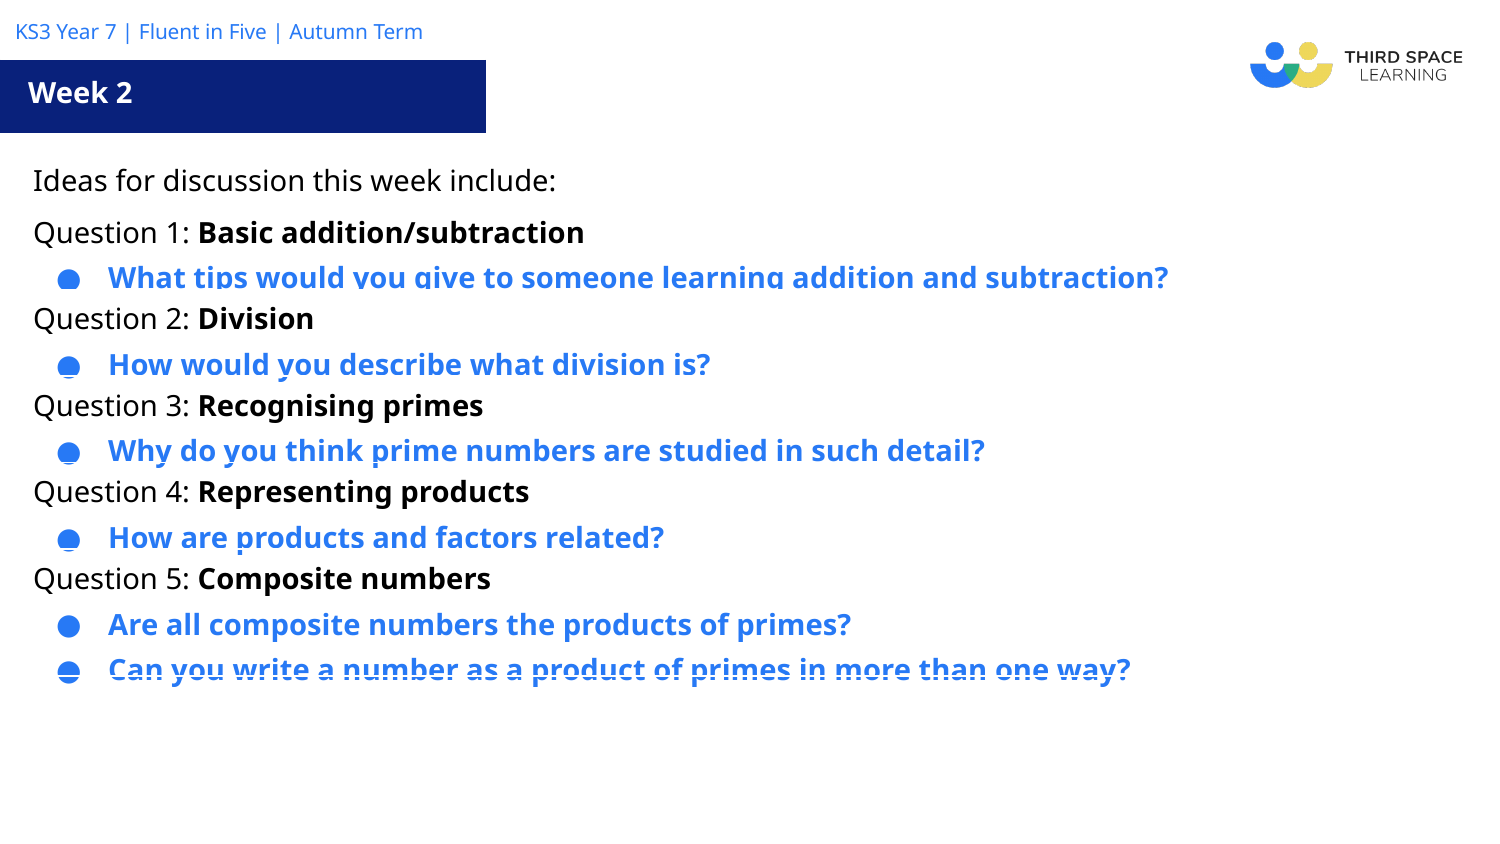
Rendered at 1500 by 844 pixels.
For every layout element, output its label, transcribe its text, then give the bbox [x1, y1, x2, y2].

picture [1250, 33, 1465, 99]
text_box Week 2 [13, 59, 383, 125]
table_cell Question 3: Recognising primes Why do you think prime numbers are studied in such detail? [29, 377, 1474, 462]
table_header Ideas for discussion this week include: [29, 137, 1474, 202]
table_cell Question 2: Division How would you describe what division is? [29, 290, 1474, 375]
table_cell Question 4: Representing products How are products and factors related? [29, 463, 1474, 548]
table_cell Question 5: Composite numbers Are all composite numbers the products of primes? Can you write a number as a product of primes in more than one way? [29, 550, 1474, 675]
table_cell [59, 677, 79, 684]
table_cell Question 1: Basic addition/subtraction What tips would you give to someone learning addition and subtraction? [29, 204, 1474, 289]
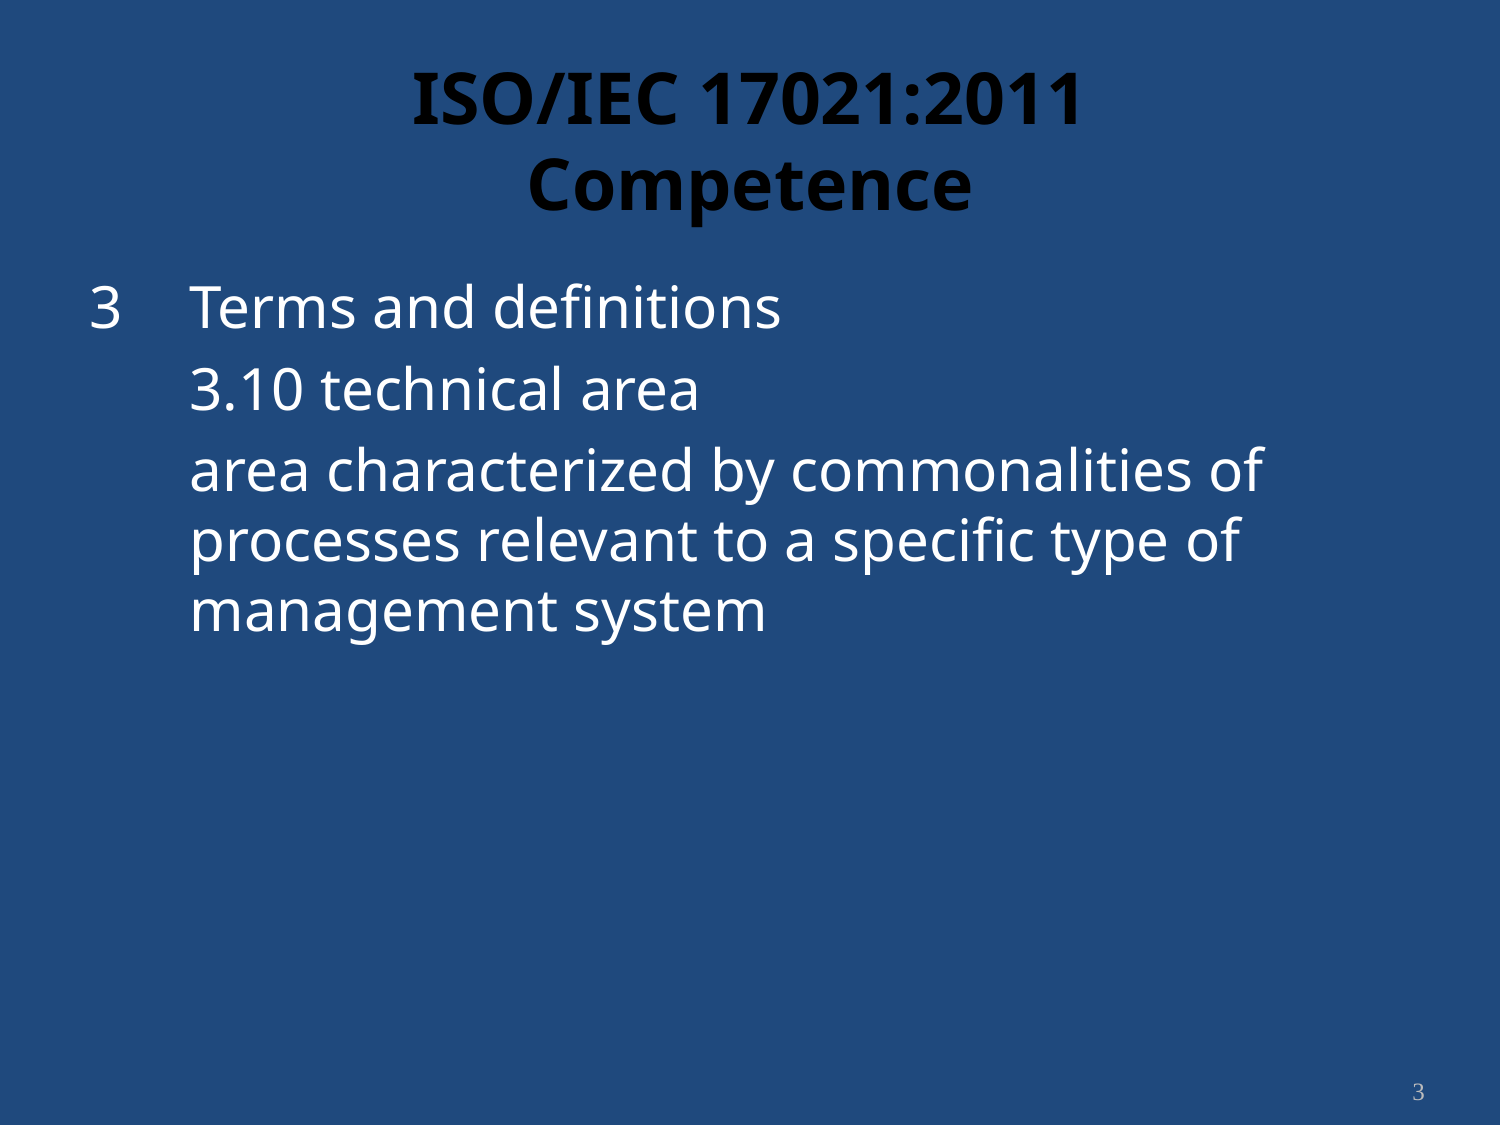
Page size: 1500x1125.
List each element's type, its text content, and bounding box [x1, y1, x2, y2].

title ISO/IEC 17021:2011 Competence [75, 45, 1425, 233]
list 3 Terms and definitions 3.10 technical area area characterized by commonalities of processes relevant to a specific type of management system [75, 262, 1425, 1035]
slide_number 3 [1299, 1052, 1425, 1113]
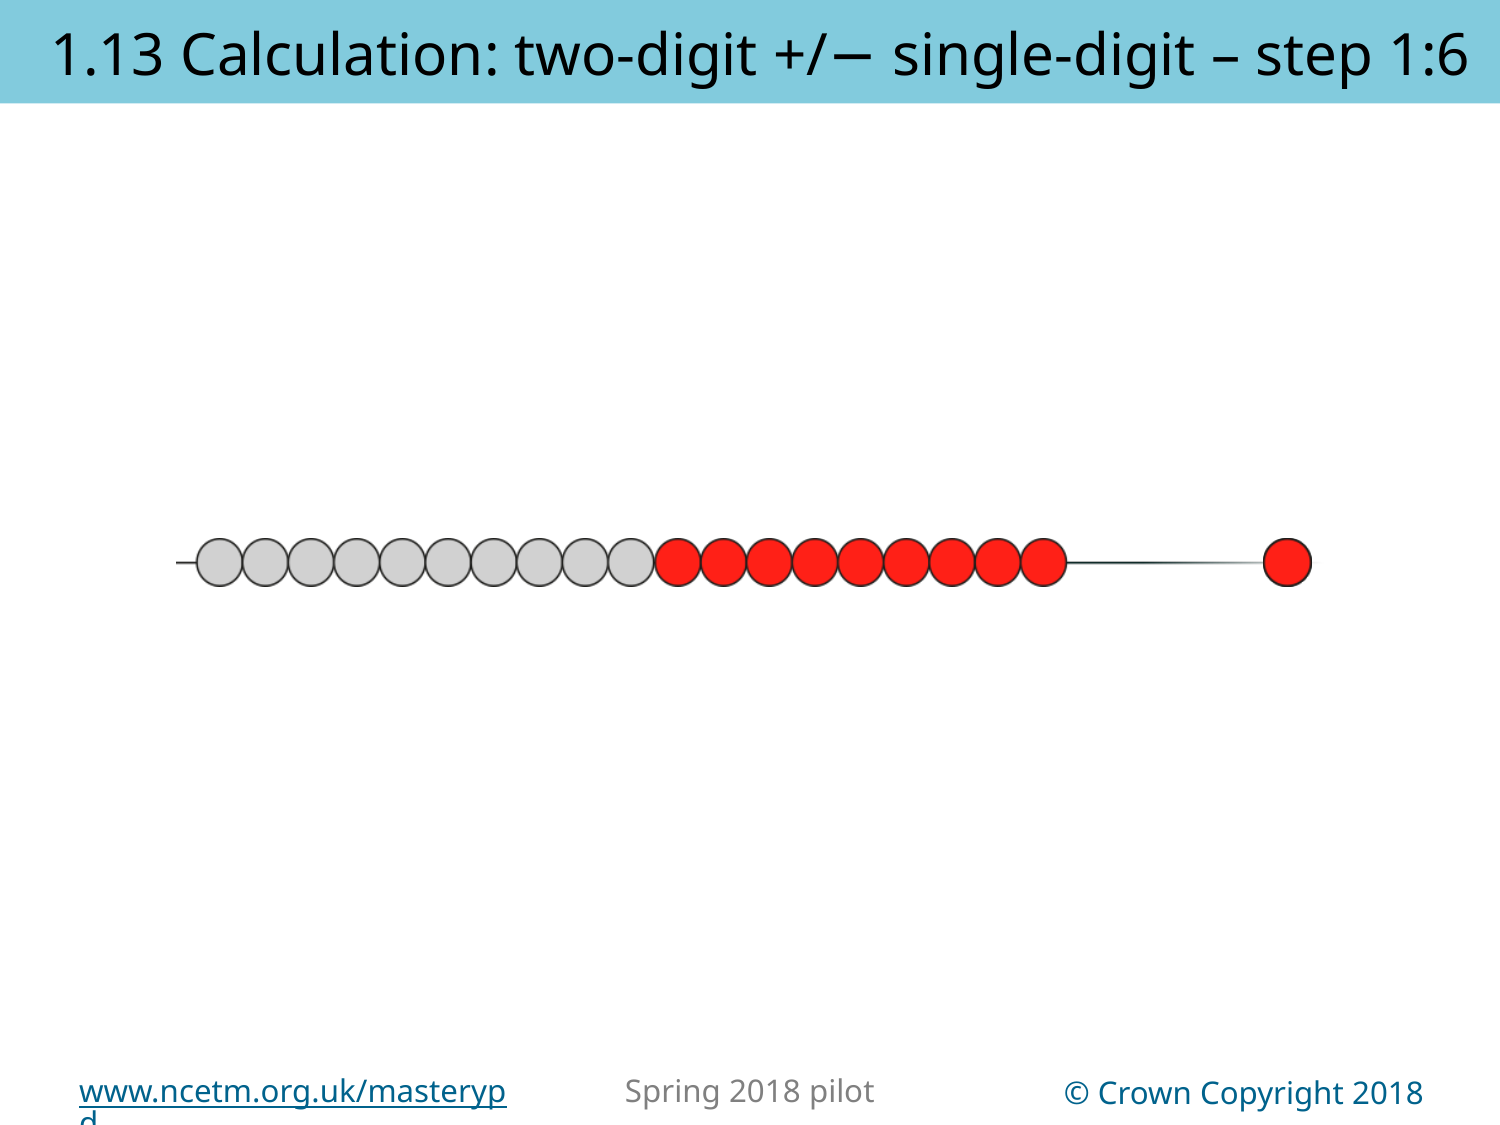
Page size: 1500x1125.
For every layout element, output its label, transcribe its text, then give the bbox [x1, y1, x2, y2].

list 1.13 Calculation: two-digit +/− single-digit – step 1:6 [0, 0, 1500, 104]
picture [176, 538, 1324, 587]
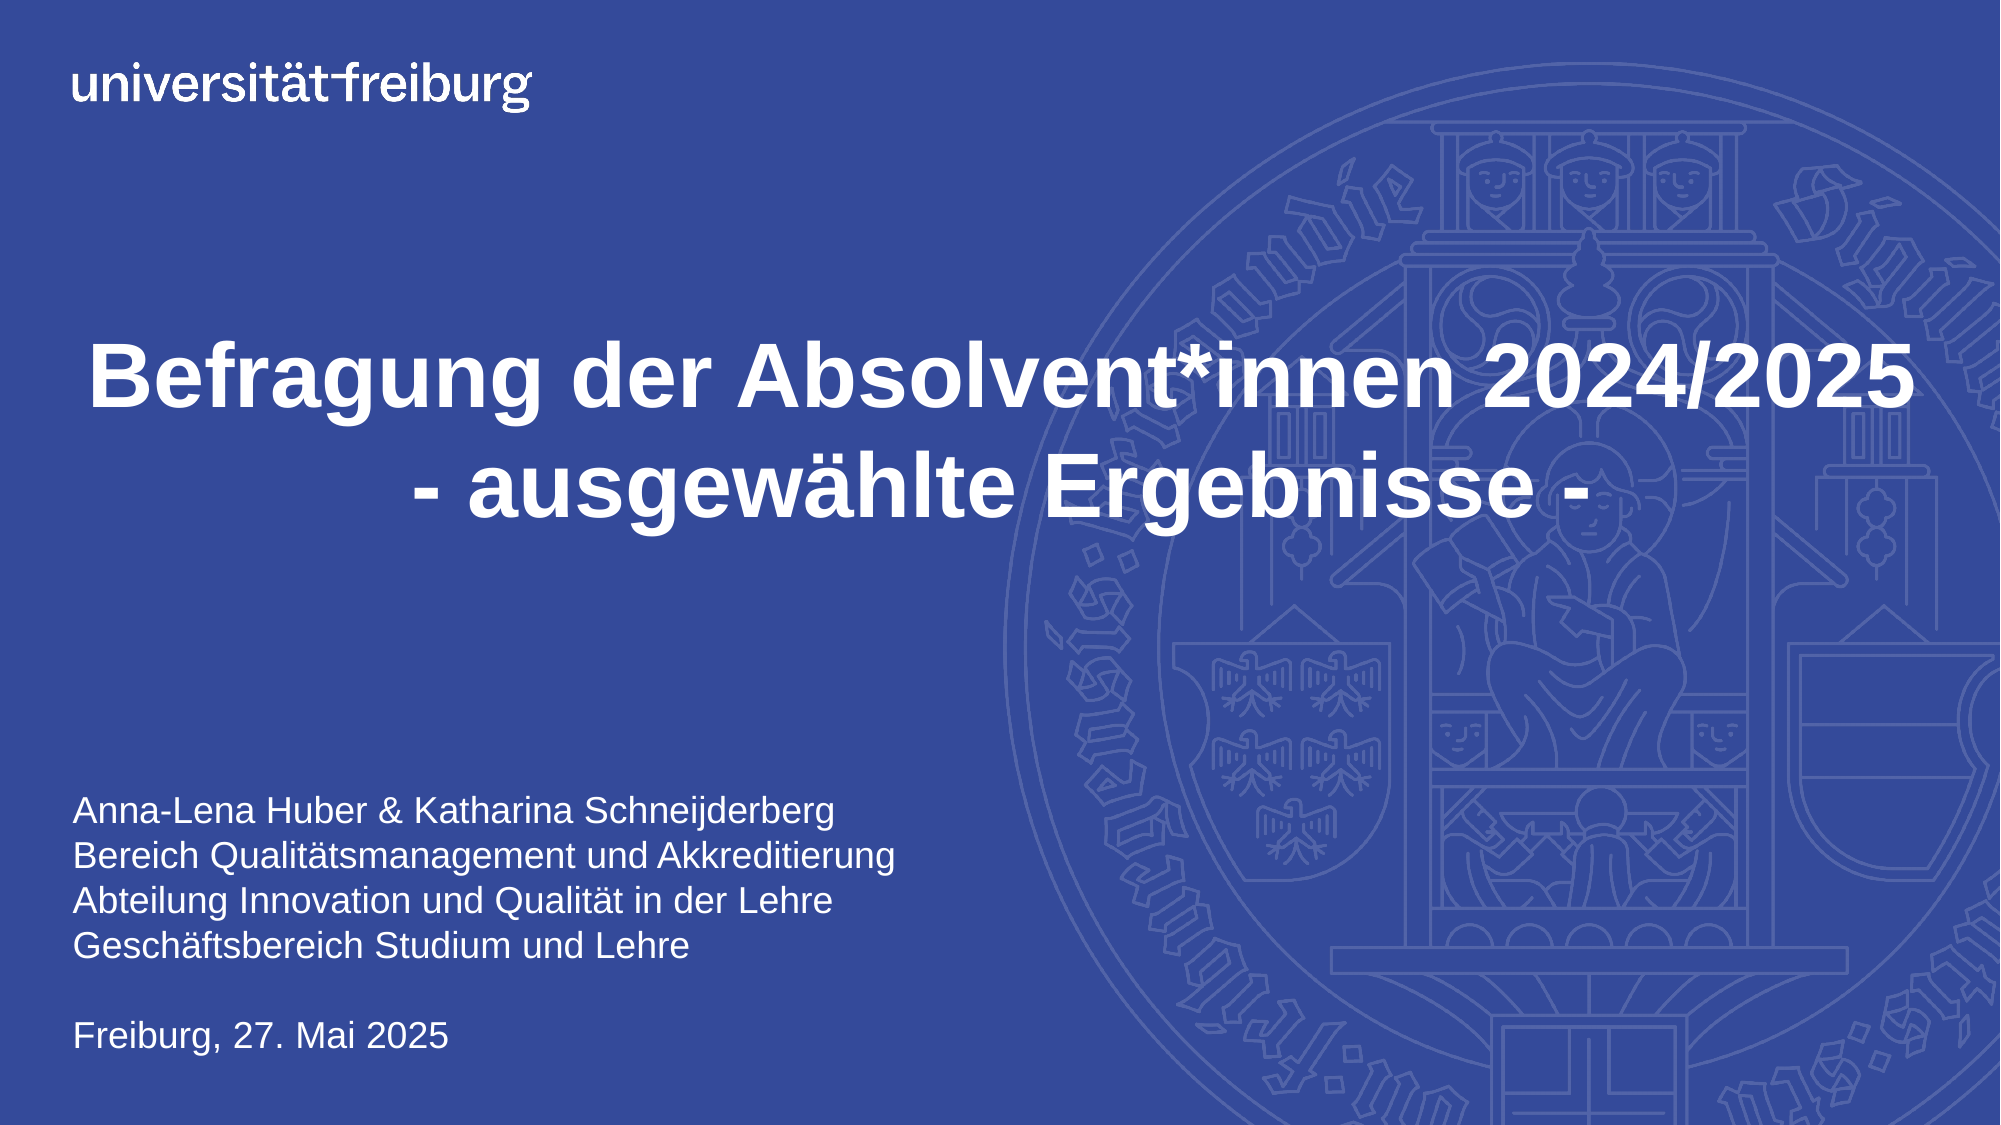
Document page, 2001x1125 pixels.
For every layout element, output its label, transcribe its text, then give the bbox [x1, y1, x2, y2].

### Activity
Look through the material and find each line that includes "pixels", then copy it.

### Result of this task
Rendered at 1500 by 844 pixels.
Document page, 2001x1125 pixels.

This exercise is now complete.